Stored data entries:
########
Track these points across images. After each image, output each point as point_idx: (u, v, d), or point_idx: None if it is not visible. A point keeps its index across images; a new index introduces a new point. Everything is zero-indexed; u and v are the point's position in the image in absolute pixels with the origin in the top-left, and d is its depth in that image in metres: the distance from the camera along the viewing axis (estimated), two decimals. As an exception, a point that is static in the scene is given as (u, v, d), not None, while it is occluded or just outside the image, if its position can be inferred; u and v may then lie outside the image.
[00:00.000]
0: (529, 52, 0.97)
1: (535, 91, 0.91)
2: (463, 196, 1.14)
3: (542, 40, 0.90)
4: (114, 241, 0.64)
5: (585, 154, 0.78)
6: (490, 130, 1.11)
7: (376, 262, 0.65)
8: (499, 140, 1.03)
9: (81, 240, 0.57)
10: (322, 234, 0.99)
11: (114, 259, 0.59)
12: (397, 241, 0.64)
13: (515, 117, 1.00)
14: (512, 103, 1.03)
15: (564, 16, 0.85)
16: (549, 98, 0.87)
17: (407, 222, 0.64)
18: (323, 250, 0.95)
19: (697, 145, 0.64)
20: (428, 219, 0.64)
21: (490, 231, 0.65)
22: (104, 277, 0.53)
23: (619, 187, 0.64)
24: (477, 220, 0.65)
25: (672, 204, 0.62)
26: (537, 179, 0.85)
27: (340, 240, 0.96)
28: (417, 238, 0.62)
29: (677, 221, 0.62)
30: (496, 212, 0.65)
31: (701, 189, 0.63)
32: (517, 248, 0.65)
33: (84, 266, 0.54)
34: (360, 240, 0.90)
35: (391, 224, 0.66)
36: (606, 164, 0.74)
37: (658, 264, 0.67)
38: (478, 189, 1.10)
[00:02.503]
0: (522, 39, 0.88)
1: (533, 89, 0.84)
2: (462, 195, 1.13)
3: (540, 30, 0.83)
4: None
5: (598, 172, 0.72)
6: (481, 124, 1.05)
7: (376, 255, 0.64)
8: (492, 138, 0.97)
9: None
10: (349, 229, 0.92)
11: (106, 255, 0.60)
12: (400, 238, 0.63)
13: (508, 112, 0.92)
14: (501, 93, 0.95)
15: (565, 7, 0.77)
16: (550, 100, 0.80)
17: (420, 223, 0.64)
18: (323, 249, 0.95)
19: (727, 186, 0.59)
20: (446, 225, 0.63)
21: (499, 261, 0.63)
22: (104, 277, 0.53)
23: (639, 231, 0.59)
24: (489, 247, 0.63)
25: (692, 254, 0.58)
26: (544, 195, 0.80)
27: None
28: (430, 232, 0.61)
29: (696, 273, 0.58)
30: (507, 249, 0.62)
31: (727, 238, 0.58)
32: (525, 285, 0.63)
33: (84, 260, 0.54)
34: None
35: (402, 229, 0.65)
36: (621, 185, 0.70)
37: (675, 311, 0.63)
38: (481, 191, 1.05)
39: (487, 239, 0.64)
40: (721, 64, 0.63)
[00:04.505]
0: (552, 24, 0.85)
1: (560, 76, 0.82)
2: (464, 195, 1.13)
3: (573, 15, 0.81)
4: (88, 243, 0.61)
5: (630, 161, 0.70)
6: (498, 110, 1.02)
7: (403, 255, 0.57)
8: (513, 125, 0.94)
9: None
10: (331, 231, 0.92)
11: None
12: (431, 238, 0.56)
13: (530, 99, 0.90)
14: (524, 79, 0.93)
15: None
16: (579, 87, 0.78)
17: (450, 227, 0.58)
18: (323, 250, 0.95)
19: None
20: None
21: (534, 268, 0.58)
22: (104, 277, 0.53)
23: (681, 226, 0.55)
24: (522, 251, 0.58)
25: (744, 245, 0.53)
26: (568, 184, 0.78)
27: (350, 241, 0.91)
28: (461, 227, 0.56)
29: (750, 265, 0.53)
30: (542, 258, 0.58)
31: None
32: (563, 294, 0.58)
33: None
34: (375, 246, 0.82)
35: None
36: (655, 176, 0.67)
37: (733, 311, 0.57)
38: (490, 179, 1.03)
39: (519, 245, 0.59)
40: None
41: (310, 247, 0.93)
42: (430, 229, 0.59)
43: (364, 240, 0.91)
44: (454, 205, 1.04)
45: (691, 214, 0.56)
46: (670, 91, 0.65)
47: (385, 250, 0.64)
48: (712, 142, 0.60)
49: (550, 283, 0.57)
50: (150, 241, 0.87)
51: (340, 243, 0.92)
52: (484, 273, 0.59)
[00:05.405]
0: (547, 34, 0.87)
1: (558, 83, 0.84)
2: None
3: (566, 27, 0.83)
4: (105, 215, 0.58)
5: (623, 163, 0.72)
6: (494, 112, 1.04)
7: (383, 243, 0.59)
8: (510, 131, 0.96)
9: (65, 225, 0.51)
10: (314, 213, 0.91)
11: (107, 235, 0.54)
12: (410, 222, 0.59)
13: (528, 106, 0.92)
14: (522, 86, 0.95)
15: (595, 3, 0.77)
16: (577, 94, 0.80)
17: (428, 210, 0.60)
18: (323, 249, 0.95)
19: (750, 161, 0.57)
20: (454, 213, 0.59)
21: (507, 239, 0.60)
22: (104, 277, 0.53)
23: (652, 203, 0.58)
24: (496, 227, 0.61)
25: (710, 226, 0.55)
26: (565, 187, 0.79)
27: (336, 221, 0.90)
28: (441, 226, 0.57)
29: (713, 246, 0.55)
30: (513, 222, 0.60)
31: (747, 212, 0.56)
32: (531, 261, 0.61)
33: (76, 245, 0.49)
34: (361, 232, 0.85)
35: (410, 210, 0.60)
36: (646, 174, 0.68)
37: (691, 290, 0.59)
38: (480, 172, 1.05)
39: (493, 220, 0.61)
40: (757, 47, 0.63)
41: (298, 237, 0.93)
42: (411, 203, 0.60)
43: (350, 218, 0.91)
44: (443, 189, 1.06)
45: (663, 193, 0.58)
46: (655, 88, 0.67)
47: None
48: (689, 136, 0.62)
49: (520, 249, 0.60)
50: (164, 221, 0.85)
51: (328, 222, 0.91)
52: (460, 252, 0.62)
########
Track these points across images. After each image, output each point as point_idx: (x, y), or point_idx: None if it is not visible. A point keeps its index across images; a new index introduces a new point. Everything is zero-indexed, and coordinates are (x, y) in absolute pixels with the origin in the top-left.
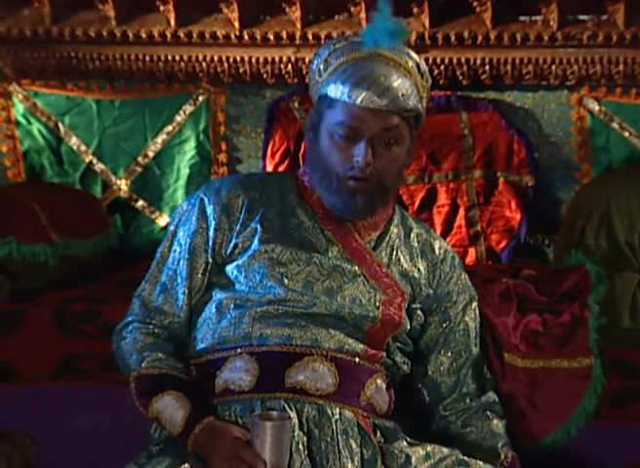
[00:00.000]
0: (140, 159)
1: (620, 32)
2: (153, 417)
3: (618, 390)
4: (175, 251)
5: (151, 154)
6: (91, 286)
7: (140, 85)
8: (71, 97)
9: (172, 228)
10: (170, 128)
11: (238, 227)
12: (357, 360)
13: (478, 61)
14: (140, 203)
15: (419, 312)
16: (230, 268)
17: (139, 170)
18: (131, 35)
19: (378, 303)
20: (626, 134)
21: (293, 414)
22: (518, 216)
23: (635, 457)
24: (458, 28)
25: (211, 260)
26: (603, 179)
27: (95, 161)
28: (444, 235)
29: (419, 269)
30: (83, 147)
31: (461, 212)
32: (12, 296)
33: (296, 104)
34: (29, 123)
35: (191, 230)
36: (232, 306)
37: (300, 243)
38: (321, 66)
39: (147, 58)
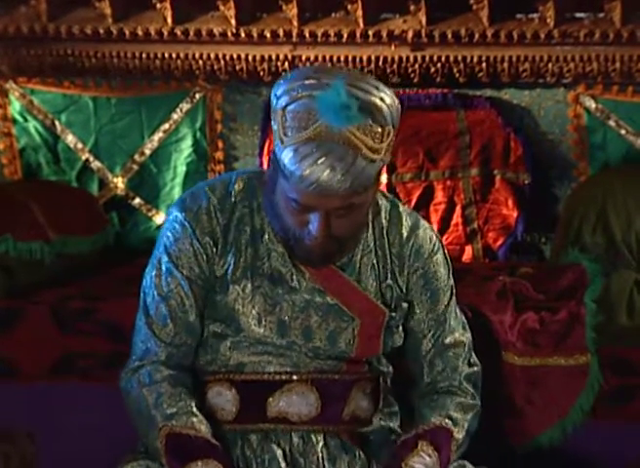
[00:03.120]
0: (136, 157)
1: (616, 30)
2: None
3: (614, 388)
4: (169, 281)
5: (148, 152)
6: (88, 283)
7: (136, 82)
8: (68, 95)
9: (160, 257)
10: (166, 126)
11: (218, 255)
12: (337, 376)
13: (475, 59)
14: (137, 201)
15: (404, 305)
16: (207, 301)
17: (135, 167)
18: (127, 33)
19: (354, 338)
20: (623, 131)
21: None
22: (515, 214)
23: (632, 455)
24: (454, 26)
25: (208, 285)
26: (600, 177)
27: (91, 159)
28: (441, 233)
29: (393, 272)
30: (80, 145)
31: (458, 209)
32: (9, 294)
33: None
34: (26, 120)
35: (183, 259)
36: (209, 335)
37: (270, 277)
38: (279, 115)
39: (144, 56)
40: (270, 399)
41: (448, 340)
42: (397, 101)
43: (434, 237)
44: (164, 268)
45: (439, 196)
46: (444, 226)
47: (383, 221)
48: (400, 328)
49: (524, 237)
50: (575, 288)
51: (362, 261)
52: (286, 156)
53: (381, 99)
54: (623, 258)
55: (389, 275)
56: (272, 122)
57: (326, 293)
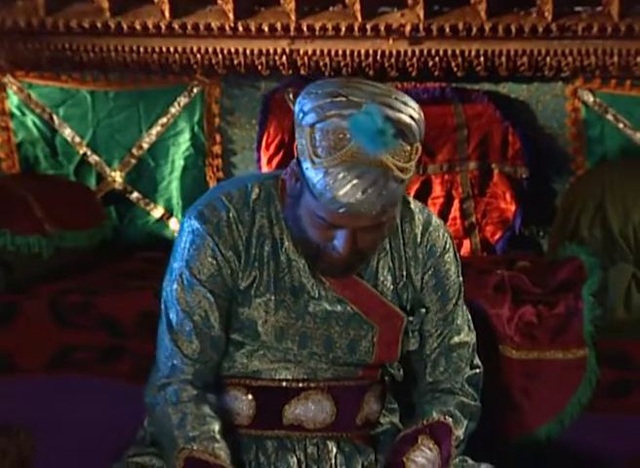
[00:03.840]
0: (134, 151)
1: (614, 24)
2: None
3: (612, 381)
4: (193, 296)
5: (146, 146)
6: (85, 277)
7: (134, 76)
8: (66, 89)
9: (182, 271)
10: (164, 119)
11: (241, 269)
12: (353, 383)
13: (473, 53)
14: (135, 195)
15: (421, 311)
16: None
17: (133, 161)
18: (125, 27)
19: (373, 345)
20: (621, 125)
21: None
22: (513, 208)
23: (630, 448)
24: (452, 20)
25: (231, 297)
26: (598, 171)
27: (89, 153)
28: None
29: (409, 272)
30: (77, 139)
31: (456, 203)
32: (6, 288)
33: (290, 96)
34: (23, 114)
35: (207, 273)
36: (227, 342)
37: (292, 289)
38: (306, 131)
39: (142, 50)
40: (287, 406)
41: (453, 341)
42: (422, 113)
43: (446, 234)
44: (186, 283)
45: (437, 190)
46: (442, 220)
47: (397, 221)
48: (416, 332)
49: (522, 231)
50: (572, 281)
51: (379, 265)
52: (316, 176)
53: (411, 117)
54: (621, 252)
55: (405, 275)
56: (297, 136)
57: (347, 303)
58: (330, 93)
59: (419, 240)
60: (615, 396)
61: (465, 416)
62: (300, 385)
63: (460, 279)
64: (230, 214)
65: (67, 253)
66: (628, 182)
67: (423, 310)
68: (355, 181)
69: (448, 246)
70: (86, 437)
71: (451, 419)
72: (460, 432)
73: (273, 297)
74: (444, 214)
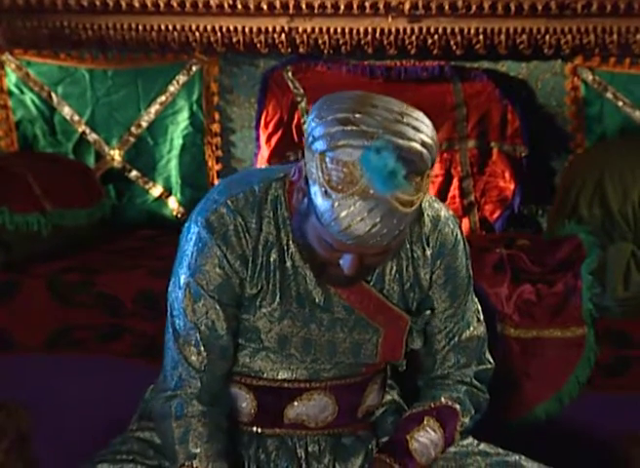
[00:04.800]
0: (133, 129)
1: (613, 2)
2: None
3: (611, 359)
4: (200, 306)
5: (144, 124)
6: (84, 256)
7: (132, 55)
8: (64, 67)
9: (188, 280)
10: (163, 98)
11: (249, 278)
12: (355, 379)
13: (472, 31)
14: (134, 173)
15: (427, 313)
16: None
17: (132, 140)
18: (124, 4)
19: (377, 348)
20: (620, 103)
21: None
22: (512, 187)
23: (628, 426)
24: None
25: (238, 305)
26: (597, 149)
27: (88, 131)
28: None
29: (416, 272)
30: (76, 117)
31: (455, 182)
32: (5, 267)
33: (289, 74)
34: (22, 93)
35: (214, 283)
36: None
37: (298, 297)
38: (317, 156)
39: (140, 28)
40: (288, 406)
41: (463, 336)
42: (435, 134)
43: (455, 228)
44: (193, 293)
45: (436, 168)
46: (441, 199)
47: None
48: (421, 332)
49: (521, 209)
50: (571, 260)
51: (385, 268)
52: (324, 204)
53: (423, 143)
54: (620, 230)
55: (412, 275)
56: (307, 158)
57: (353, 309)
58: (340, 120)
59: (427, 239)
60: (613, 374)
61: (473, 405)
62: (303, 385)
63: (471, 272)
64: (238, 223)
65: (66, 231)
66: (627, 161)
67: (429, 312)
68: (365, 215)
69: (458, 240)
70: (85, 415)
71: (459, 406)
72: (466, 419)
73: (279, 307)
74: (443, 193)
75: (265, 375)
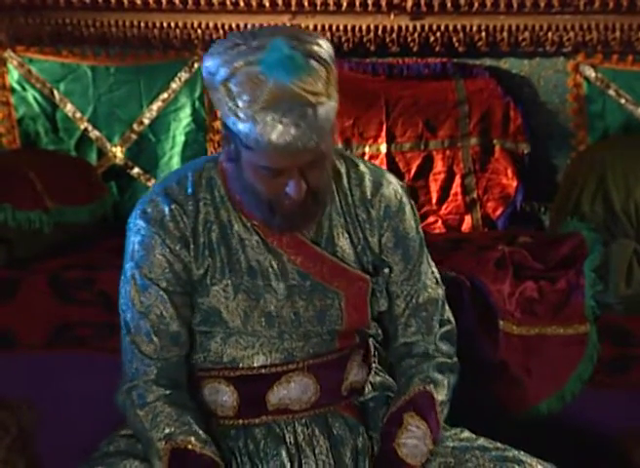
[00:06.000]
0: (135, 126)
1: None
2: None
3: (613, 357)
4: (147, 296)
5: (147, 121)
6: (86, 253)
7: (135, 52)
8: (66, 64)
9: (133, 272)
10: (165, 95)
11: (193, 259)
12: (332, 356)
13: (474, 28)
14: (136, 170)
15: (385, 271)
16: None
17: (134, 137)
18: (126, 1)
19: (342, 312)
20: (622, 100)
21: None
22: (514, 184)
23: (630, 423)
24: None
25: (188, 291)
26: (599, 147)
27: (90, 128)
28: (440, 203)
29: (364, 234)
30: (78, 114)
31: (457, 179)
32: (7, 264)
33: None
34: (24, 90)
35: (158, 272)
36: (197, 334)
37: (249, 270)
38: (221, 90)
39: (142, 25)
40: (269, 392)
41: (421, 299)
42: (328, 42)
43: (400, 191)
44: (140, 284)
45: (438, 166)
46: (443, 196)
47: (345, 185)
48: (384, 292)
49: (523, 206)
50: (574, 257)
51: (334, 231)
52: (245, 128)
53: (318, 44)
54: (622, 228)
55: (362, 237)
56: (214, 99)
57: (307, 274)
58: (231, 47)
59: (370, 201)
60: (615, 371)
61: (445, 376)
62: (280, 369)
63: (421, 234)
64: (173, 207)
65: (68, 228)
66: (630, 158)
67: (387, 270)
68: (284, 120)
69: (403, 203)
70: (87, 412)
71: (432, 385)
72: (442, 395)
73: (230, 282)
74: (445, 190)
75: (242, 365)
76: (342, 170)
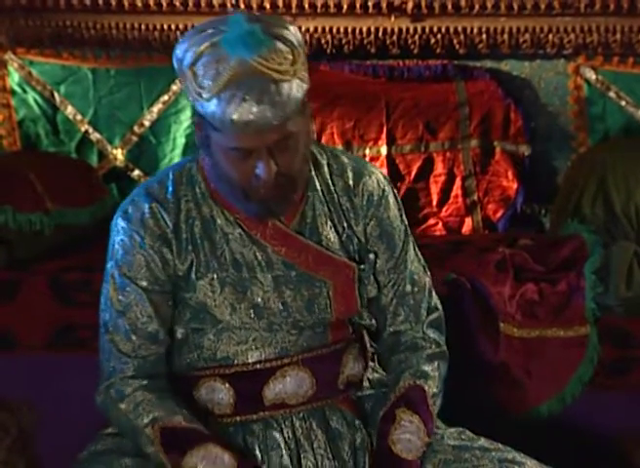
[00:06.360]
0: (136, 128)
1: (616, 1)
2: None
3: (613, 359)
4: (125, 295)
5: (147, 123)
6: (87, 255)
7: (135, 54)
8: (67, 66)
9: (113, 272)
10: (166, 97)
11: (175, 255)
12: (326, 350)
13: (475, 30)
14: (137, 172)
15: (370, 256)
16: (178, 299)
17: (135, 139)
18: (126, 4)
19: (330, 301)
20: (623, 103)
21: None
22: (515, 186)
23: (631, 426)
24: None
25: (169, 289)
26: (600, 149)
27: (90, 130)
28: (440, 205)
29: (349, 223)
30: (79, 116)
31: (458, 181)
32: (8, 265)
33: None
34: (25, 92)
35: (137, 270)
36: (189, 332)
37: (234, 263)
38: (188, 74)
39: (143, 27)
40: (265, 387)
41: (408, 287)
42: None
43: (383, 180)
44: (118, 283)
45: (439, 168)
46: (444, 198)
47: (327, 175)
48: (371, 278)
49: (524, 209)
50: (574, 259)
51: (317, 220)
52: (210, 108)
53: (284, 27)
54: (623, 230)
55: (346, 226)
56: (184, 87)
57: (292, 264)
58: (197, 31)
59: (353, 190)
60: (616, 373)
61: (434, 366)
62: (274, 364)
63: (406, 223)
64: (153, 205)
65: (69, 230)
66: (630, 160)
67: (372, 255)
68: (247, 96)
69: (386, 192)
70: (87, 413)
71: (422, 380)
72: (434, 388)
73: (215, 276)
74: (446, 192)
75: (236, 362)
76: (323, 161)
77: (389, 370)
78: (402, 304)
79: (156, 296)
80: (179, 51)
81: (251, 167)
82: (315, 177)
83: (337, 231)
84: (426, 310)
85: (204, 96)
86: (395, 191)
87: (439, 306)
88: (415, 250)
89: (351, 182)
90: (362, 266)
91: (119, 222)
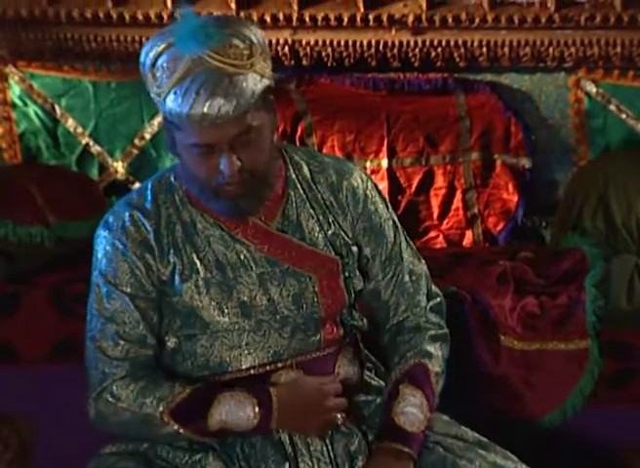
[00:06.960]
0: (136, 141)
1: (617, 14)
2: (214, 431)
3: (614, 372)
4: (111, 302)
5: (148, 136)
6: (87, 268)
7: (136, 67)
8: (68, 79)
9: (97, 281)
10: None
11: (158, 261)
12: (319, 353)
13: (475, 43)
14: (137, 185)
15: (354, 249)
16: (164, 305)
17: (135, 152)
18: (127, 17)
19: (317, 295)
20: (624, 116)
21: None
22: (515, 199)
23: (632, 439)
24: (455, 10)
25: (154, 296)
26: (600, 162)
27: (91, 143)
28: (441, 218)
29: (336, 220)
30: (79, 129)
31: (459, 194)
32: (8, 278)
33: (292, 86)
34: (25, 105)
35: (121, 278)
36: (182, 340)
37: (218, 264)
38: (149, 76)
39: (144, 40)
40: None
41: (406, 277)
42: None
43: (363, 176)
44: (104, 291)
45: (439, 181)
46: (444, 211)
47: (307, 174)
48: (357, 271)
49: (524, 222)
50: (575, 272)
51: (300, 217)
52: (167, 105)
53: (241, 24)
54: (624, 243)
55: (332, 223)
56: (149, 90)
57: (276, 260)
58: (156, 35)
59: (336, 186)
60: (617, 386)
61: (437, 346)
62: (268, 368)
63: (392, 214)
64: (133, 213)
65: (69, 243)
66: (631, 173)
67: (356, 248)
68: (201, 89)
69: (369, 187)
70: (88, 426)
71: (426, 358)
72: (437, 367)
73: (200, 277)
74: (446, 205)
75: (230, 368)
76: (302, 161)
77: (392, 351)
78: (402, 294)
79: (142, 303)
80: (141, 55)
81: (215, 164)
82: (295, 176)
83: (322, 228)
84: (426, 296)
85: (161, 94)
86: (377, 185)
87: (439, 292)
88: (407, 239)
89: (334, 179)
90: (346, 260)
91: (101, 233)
########
▸ **Exercise**
Copy each line above that has the word "images".

▸ **Task response**
Track these points across images. After each image, output each point as point_idx: (u, v, d), or point_idx: None if it is not visible. A point keeps its index across images; a new index introduces a new point. Everything is zero-indexed; u and v are the point's position in the image in absolute pixels with the origin in the top-left, and d is its depth in that image in metres: the distance from the camera along the viewing axis (estimated), two decimals. As an exception, a point that is static in the scene is given as (u, v, d), not None, while it is occluded or just outside the image, if its position can be inferred; u and v may then lie outside the image.
Track these points across images. After each image, output each point as point_idx: (x, y), or point_idx: None if it is not visible. A point keeps its index across images; a new index introduces a new point. Everything is zero-indexed, and coordinates are (x, y) in absolute pixels with the origin in the top-left.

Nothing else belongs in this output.